Cam rolled his eyes. “Let’s show him the ship the prisoners escaped from and then he can help us track the ones who got out of the building.”
Would it do any good to tell you to stop reading my mind?
“No. But I’ll make a special effort to stay out of your head, given that I don’t want to be treated to any more images of you kissing my sister. Gross, dude.” Cam went to a wide door at the back of the building.
Wyatt shook his head, still half ready to believe this was all a dream. He winked at Valene and followed Cam. Valene, Diesel and Axel trailed him. On the other side of the door, a set of normal-looking stairs led down. Interesting. Most structures in this area didn’t have a basement. The water table was too high. As he descended the stairs into a rather cavernous space, he noted there was not a speck of water in sight. He followed Cam to the left as they walked into a long, large room. Wyatt tried to get his bearings. He figured the large underground space extended behind the truck stop and possibly into the woods.
It looked like an underground mall. There were eateries, shops selling all manner of earthly goods and kiosks filled with trinkets and baubles.
They passed a store window that displayed every type of Maxwell the Martian paraphernalia he’d ever seen in one place, save the truck stop’s gift aisle upstairs.
Wyatt never would have believed there was such a large underground area under the truck stop if he wasn’t seeing it with his own eyes. They continued down the central walkway toward a platform against the wall at the end of the cavernous space. Two staircases led off the platform, one a little grander than the other.
“You’re exactly right. One is for first-class passengers, the other is for everyone else.” Cam didn’t bother looking contrite for reading his mind and Wyatt decided it would save time to ignore any intrusions into his mind.
“What is this place?”
“This is where the spaceships’ passengers disembark.”
Cam headed for the non-first-class stairs, went up them and opened the door to outside. Wyatt reached the top of the stairs and crossed the threshold. He saw the spaceship immediately. It was dark outside, but the large black ship—which hovered several feet above the ground—looked like some sort of alien battleship with metal plating and gun turrets in strategic places. The ship’s lights were purple, green, blue and dark pink. Four thick metal chains ran from beneath the ship to hook onto iron rings driven into the ground. A piece of equipment that looked like movable airport stairs was snugged up to an open door on the alien spacecraft.
Behind the hovering ship, Wyatt saw the woods he’d learned tracking skills in as a kid. Never once had he ever seen any alien ships hovering around anywhere.
“How do you keep it from being seen by anyone on Earth?”
“Alien technology.
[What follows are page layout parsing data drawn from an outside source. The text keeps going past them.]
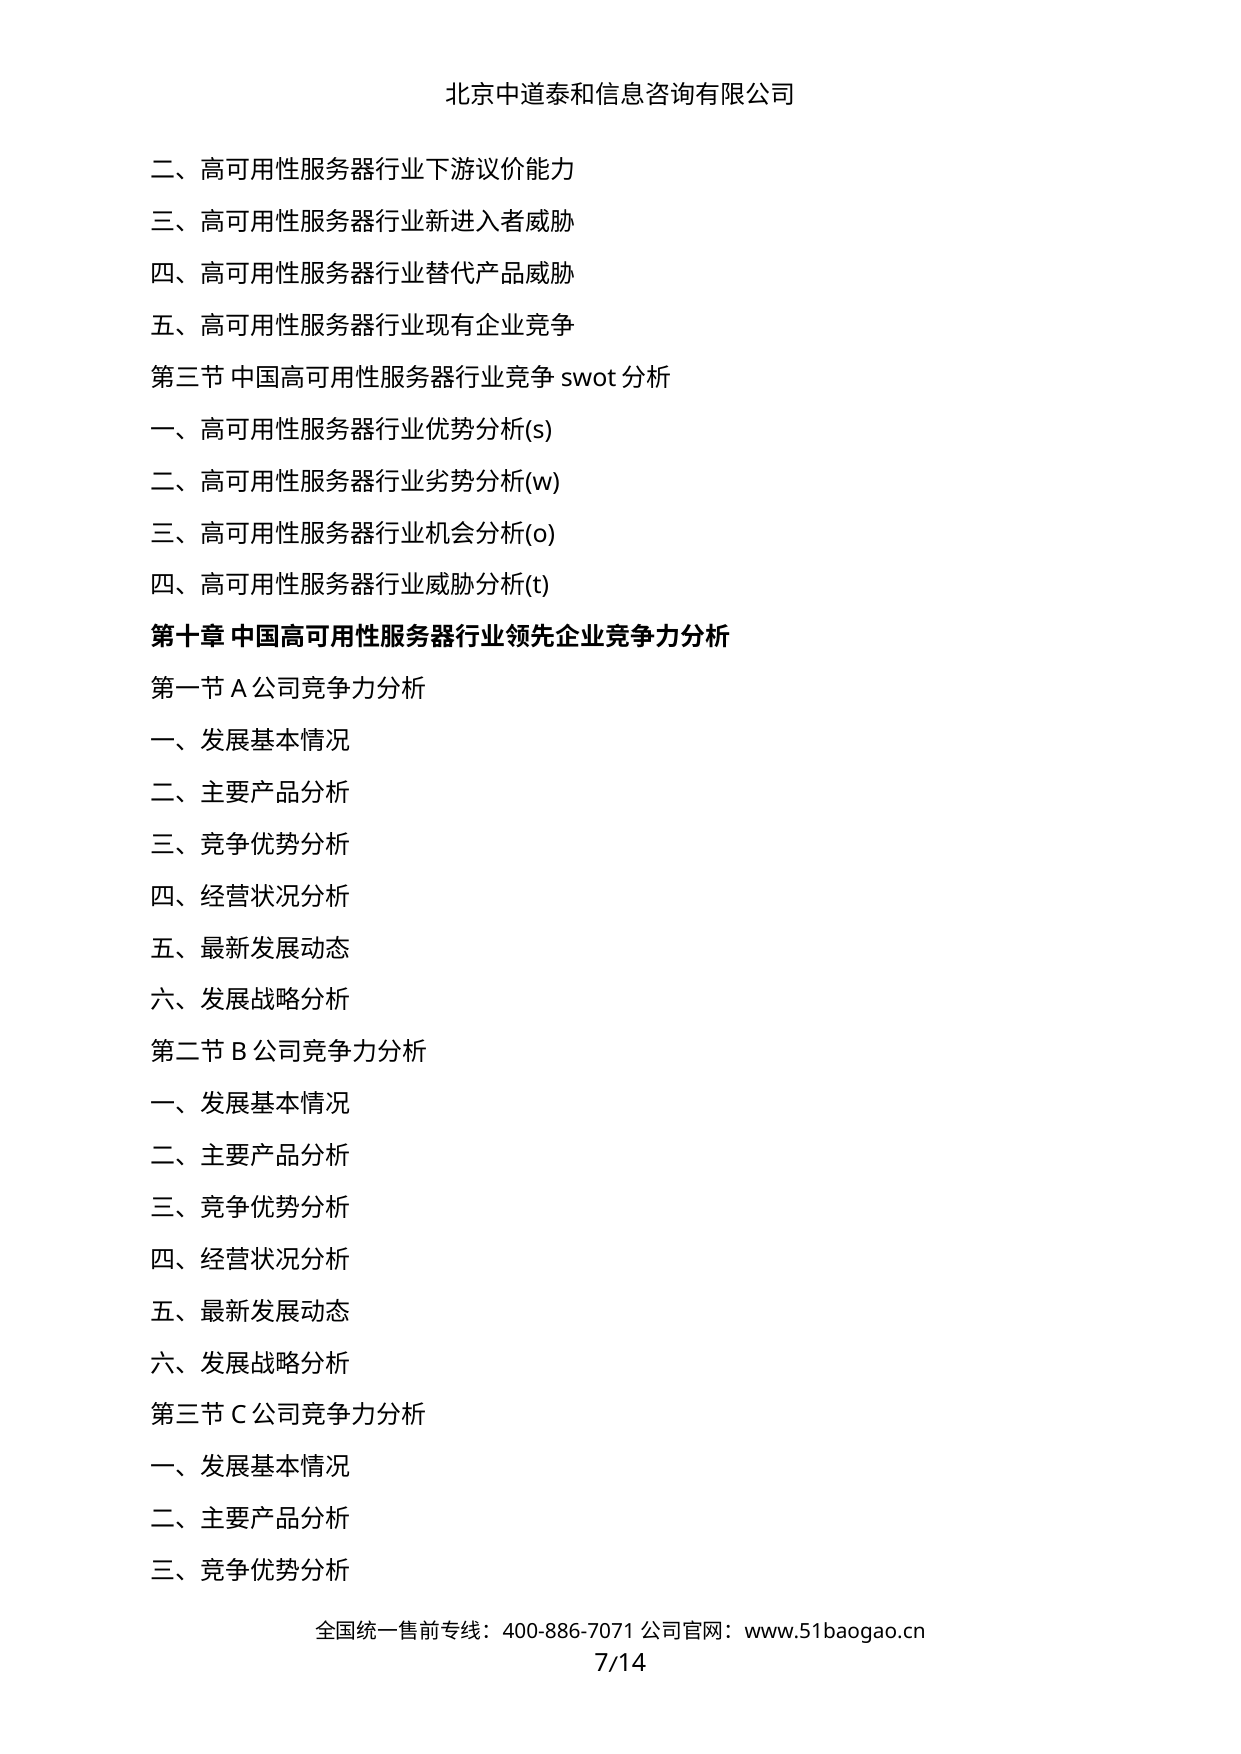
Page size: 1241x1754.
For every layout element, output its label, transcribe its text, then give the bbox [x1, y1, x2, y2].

text 一、高可用性服务器行业优势分析(s) [150, 409, 1090, 446]
text 第二节 B公司竞争力分析 [150, 1032, 1090, 1068]
text 一、发展基本情况 [150, 1447, 1090, 1483]
text 六、发展战略分析 [150, 1343, 1090, 1379]
text 三、竞争优势分析 [150, 1187, 1090, 1224]
text 第三节 中国高可用性服务器行业竞争swot分析 [150, 357, 1090, 394]
text 第十章 中国高可用性服务器行业领先企业竞争力分析 [150, 617, 1090, 653]
text 四、经营状况分析 [150, 876, 1090, 912]
text 五、最新发展动态 [150, 928, 1090, 964]
text 二、主要产品分析 [150, 1136, 1090, 1172]
text 第一节 A公司竞争力分析 [150, 669, 1090, 705]
text 二、高可用性服务器行业劣势分析(w) [150, 461, 1090, 497]
text 五、高可用性服务器行业现有企业竞争 [150, 306, 1090, 342]
text 二、主要产品分析 [150, 1499, 1090, 1535]
text 三、竞争优势分析 [150, 1551, 1090, 1587]
text 一、发展基本情况 [150, 721, 1090, 757]
text 二、高可用性服务器行业下游议价能力 [150, 150, 1090, 186]
text 四、经营状况分析 [150, 1239, 1090, 1276]
text 二、主要产品分析 [150, 772, 1090, 809]
text 四、高可用性服务器行业威胁分析(t) [150, 565, 1090, 601]
text 四、高可用性服务器行业替代产品威胁 [150, 254, 1090, 290]
text 五、最新发展动态 [150, 1291, 1090, 1327]
text 三、高可用性服务器行业机会分析(o) [150, 513, 1090, 549]
text 六、发展战略分析 [150, 980, 1090, 1016]
text 三、高可用性服务器行业新进入者威胁 [150, 202, 1090, 238]
text 三、竞争优势分析 [150, 824, 1090, 861]
text 一、发展基本情况 [150, 1084, 1090, 1120]
text 第三节 C公司竞争力分析 [150, 1395, 1090, 1431]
It blocks any kind of human radar and field dampeners keep local earthlings from seeing anything except what they expect to see.”
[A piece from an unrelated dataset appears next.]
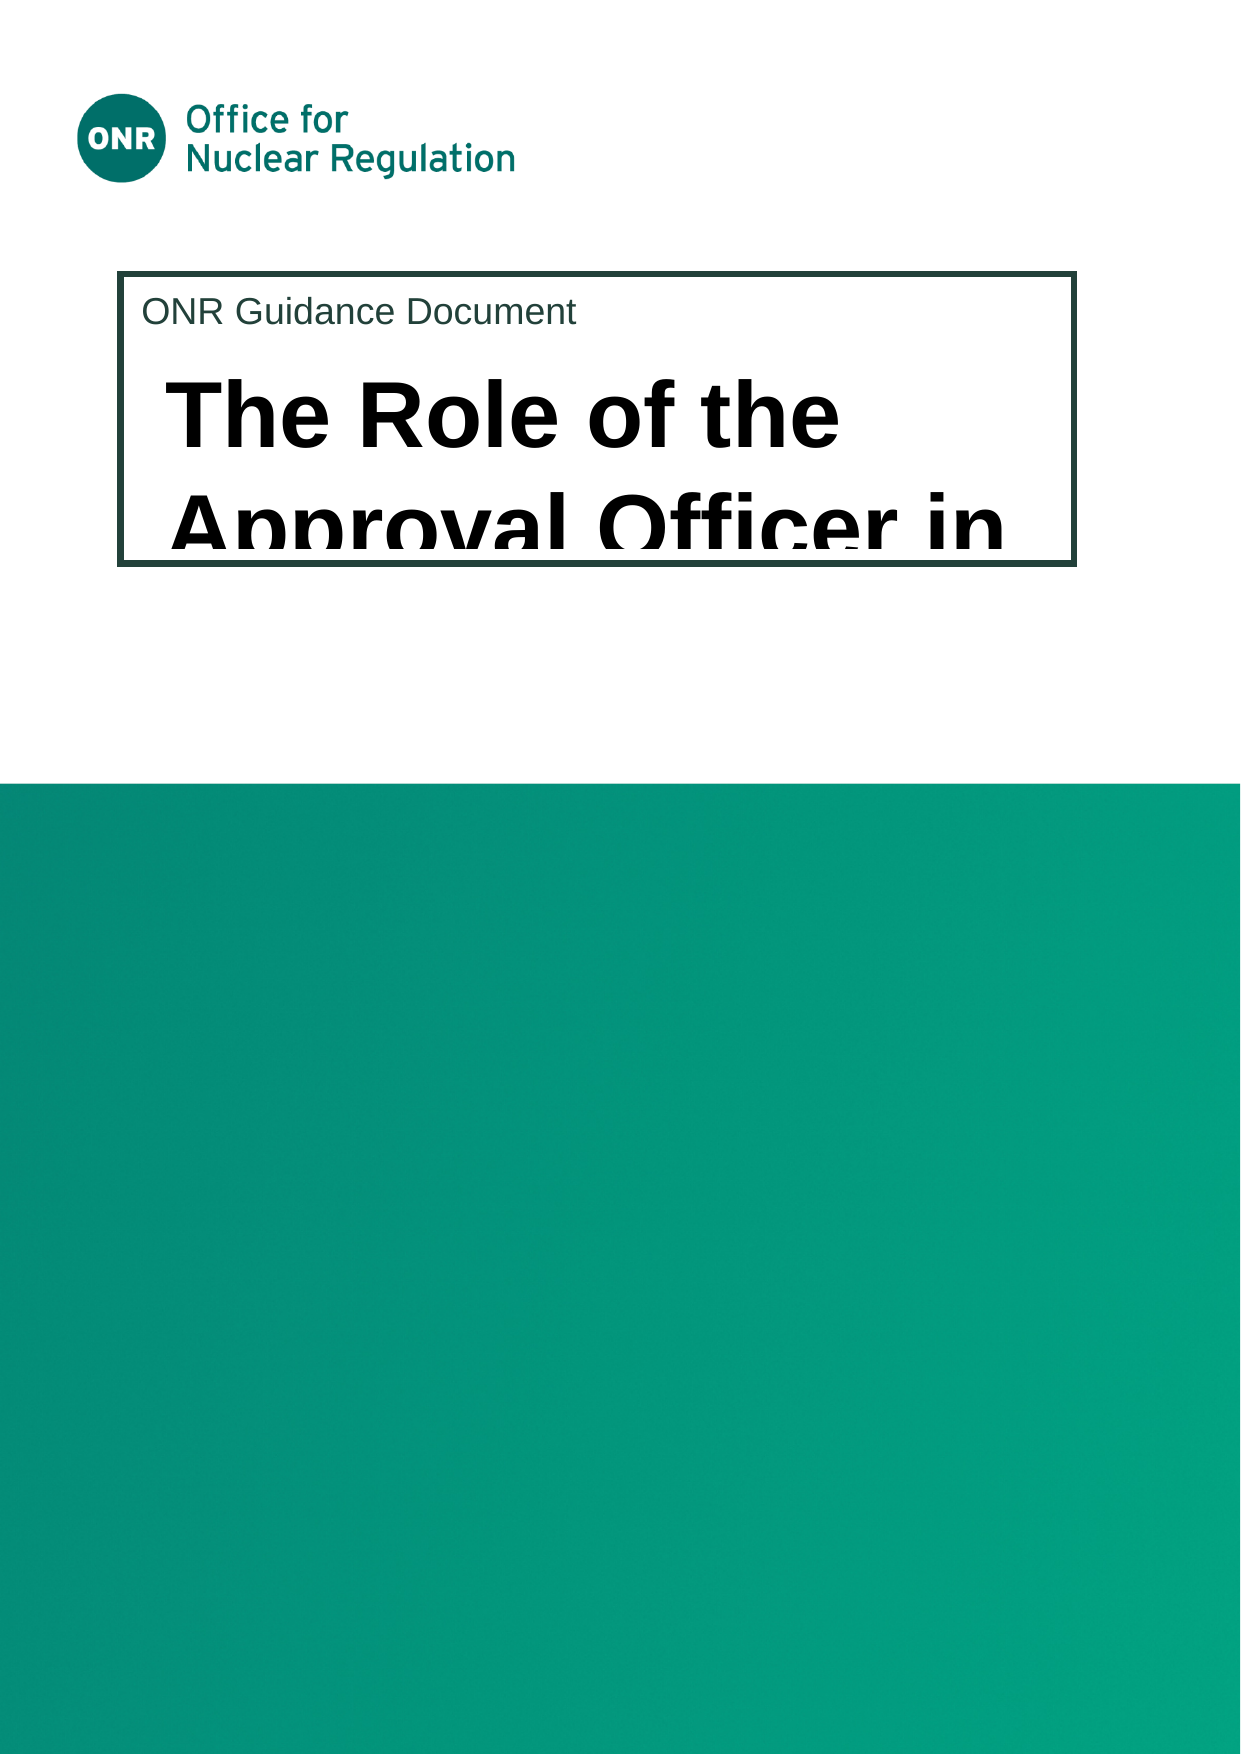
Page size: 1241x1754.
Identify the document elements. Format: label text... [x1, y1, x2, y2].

“Right. What happens if someone does see it?” Wyatt did his best to curb his fantastic thoughts regarding aliens being in his life without his knowledge all this time. Even in his mind he likely sounded like a hayseed from the hill country, wide-eyed and awestruck by the thought of proving aliens truly existed.
“We have to erase their memories.”
“Erase memories? You can do that?”
“Yes.” Cam pulled what looked like a megaphone the size of a small water gun out of his pocket.
“I’m going to set this for ten seconds.” Cam pointed it at him.
“Don’t, Cam,” Valene’s impassioned voice said.
Wyatt’s vision went black for a full count of three. When the black screen in his brain faded, he couldn’t remember what he’d just said. What had they been talking about? The awesome spaceship?
“How do you keep the ship from being seen by the locals?”
Cam wore a Cheshire grin. He gestured with the small megaphone in his hand. “I shoot you with this and you forget. In fact, I just did it.”
“You erased my memory?”
“Yep. Only ten seconds’ worth, though.”
“This time,” Valene said under her breath.
“This time? You’ve used this on me before?”
“Not me. Axel blasted you the last time,” Cam said, his tone matter-of-fact, like erasing memories was standard practice. From the sounds of things, it was.
Axel sent his gaze to the sky, shaking his head as he dropped it to stare at everyone with a hostile expression. His agitation was clearly visible in his posture. “Focus, people. Fifteen escaped prisoners, remember? We should already be out there looking for them.”
Diesel asked Wyatt, “If you were about to look for fifteen escaped prisoners from the gulag prison ship you see here, what would you need to know to track them down in the surrounding terrain?”